▶ [Work instruction]: Needed from the data below: every line from the one with "2. 合并至多5个插入缓冲（总是）" up to and including the one with "4. 不断刷新100个页，直到符合条件（可能。跳转到flush loop完成）", repeated exactly and with nothing else.

(Saved data entries)
▼
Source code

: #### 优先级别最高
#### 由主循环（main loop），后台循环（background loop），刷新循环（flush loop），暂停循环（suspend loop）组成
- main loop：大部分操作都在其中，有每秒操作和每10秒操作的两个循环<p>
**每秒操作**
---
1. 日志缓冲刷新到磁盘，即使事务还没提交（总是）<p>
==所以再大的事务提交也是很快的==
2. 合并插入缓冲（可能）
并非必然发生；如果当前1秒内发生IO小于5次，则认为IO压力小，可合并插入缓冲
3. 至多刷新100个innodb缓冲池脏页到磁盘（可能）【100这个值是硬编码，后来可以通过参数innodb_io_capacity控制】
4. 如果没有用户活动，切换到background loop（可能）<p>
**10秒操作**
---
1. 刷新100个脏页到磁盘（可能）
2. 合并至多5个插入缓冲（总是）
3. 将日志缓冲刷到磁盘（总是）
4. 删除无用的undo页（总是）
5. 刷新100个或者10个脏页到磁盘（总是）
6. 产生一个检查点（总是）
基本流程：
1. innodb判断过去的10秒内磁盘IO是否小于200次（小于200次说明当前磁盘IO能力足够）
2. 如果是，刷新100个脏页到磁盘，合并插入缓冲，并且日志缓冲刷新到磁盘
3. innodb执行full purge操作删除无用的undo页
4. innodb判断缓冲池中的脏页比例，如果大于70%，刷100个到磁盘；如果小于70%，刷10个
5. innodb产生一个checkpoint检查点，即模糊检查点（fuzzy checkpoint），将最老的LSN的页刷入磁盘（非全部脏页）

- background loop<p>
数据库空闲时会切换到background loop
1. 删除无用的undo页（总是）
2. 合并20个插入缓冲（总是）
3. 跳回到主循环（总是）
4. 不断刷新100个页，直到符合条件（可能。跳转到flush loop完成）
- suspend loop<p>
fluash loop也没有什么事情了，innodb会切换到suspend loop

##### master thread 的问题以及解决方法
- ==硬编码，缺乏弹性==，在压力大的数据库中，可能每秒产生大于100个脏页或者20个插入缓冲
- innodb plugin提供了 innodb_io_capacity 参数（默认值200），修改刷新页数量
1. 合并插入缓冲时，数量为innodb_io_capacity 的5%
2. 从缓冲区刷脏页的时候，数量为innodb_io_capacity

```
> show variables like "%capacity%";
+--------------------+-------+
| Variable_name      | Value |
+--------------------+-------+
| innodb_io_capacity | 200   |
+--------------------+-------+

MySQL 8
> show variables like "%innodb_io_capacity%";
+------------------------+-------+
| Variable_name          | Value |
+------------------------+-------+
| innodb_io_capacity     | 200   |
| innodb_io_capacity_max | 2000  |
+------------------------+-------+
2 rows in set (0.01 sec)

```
▲
▶ [Solution below]:
2. 合并至多5个插入缓冲（总是）
3. 将日志缓冲刷到磁盘（总是）
4. 删除无用的undo页（总是）
5. 刷新100个或者10个脏页到磁盘（总是）
6. 产生一个检查点（总是）
基本流程：
1. innodb判断过去的10秒内磁盘IO是否小于200次（小于200次说明当前磁盘IO能力足够）
2. 如果是，刷新100个脏页到磁盘，合并插入缓冲，并且日志缓冲刷新到磁盘
3. innodb执行full purge操作删除无用的undo页
4. innodb判断缓冲池中的脏页比例，如果大于70%，刷100个到磁盘；如果小于70%，刷10个
5. innodb产生一个checkpoint检查点，即模糊检查点（fuzzy checkpoint），将最老的LSN的页刷入磁盘（非全部脏页）

- background loop<p>
数据库空闲时会切换到background loop
1. 删除无用的undo页（总是）
2. 合并20个插入缓冲（总是）
3. 跳回到主循环（总是）
4. 不断刷新100个页，直到符合条件（可能。跳转到flush loop完成）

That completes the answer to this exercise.